O elo solidário

A história de Mamoudou Gassama, o malinês que salvou uma criança de quatro anos pendurada na sacada de um apartamento em Paris e se tornou herói conhecido como “o Homem Aranha africano,” foi manchete de jornais em todo o mundo e rendeu incontáveis artigos e matérias – inclusive este que lhe envio agora Claro, seu ato provocou fartas considerações e ressoa com sete badaladas no peito de cada um de nós.

Como bem indagou a jornalista Ruth de Aquino, em artigo n’O Globo, de 02/06/2018: “Bastaram 35 segundos. Pouco mais de meio minuto. O que se faz nessa fração da vida para mudar todo o seu rumo?” Decide-se! Decisão rápida e determinada, tomada com base em valores profundos, aqueles que guiam nossas ações imediatas, foi fundamental para o sucesso da sua empreitada. Aí mora a primeira lição. 

Os valores da decisão foram claros, como revelou o próprio Gassama: “Na África temos uma outra maneira de fazer as coisas… Nós, quando vemos alguém em perigo sempre ajudamos”. Valores consistentes, ancorados em princípios éticos, impulsionam ações decididas e decisivas.

Sim, podemos afirmar que o Universo conspirou, como dizem: a
pessoa certa, com as habilidades certas, na hora certa, no local exato. Mas há um detalhe pungente de Gassama quando declara: “Não somos como os europeus, que numa situação dessas dizem: “não é o meu trabalho, mas dos bombeiros”. Essa fala ecoa agora densamente pelas ruas das cidades, pelos corredores das Organizações, pelas ondas dos tweets e posts virtuais.

É óbvio que a delimitação clara de papéis é fundamental. Mas, concordo com Gassama. Na nossa prática ocidental, colocamos uma redoma a nossa volta, definimos funções e papéis como se fossem regras irrevogáveis, e passivamente justificamos a manutenção da nossa zona de conforto. Infelizmente, parece que estamos cada vez mais anestesiados diante do que acontece “embaixo do nosso nariz”.

A afirmação do herói de Mali reverbera a nossa desídia para com o outro em situações cotidianas, até no trabalho. Não queremos saber quem esse outro realmente é, pois ficaria mais difícil ser indiferente. O time, a parceria, alardeados aos quatro ventos hoje em dia, vêm como procedimentos escritos, que na hora H, são colocados na gaveta em prol do “meu” do prazo, do “meu” conforto, do medo, da hierarquia, do “meu” resultado, do mercado, etc.

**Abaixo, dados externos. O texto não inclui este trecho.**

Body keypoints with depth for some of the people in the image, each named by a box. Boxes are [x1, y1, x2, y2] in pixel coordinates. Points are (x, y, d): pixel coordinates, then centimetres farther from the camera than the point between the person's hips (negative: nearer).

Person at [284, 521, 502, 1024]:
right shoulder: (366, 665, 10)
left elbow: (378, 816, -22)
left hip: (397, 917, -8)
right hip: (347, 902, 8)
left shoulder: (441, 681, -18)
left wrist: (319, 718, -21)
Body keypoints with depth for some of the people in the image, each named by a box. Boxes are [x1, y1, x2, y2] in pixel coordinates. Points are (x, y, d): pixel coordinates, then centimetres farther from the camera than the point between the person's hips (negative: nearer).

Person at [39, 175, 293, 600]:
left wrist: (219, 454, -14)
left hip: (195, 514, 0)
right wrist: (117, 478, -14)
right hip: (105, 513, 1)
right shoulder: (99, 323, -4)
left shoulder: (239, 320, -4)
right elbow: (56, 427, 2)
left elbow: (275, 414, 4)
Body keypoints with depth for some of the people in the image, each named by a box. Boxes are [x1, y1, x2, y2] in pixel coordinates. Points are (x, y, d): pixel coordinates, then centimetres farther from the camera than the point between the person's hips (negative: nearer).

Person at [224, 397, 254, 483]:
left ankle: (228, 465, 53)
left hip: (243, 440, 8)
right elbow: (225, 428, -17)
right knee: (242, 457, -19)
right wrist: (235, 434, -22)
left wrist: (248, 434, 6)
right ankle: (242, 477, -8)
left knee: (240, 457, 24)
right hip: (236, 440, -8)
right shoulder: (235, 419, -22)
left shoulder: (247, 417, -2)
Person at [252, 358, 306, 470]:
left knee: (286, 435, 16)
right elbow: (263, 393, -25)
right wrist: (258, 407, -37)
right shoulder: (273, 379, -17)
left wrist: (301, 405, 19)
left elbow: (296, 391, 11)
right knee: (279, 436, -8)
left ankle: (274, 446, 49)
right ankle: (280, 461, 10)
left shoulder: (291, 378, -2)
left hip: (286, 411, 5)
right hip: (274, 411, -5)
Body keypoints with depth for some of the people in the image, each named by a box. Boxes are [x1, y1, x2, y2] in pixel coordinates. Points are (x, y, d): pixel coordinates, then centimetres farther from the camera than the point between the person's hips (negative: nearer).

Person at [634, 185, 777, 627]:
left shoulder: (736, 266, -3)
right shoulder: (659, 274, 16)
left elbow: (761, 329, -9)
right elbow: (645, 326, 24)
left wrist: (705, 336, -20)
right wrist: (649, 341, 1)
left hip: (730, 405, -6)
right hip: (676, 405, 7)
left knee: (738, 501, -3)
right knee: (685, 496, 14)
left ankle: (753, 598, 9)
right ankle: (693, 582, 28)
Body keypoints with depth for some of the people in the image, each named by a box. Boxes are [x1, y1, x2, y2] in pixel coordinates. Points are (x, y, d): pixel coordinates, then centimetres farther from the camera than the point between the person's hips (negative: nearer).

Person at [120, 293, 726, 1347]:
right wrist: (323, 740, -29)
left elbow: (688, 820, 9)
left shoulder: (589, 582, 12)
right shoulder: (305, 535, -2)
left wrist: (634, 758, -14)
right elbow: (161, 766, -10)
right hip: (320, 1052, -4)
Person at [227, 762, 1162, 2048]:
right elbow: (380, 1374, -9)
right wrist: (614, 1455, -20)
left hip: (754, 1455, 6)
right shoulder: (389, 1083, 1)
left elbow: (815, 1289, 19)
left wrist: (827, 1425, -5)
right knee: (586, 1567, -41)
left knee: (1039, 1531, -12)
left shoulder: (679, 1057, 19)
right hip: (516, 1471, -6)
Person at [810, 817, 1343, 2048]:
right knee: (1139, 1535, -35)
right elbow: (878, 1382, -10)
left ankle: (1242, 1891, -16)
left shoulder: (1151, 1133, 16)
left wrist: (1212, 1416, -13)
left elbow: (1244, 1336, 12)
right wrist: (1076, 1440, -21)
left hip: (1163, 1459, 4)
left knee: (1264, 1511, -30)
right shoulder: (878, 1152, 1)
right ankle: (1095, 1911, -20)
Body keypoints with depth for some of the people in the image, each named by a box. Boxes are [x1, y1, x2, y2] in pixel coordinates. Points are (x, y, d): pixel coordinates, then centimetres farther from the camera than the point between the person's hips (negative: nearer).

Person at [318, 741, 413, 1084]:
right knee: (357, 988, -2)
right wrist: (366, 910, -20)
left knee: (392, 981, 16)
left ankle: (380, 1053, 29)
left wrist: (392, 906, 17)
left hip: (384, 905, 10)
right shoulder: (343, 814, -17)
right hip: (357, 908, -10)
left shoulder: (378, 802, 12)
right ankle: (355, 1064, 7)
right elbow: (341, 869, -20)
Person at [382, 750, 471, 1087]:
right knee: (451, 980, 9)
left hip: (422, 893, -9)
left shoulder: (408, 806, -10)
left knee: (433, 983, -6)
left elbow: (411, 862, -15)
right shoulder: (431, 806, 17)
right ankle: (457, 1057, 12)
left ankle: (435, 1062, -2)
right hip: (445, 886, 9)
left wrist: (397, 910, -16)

A palavra solidariedade tem origem no latim solidus, da geometria que se refere aos corpos de três dimensões. A expressão in solidum, em latim, significa por inteiro. No francês judicial do século XV, solidário referia-se a uma situação na qual cada um responderia por todos. No século XVIII, a palavra “solidário” foi usada pela primeira vez com a acepção atual de “aderido a uma causa”.
Ser solidário é um valor que está esgarçado em nosso tecido social e organizacional. O exercício de ser solidário implica em se incluir e incluir o outro no contexto, realizando trocas que importam e interessam mutuamente.

O ato de Mamoudou Gassama, guardadas as proporções de perigo e morte daquela circunstância, me despertou algumas reflexões. Vem agora a segunda lição: a solidariedade é valorizada, aplaudida, mas pouco praticada; a decisão rápida e a ação determinada são impulsionadas por desejos intensos e valores consistentes, mas estamos cada vez mais apáticos.

Sabemos da importância de termos propósitos comuns, de promover a convergência de causas individuais e coletivas, de ajudar o outro, aprender com o outro, ensinar o outro, criar com o outro… Então, me pergunto, onde foi que perdemos o elo solidário? Onde enfiamos os valores que constroem relações sólidas e impulsionam ações decisivas? Aqueles 35 segundos que transformaram Gassama em herói planetário, nos trouxe lições e reflexões que precisamos aplicar (ou não) no nosso dia a dia.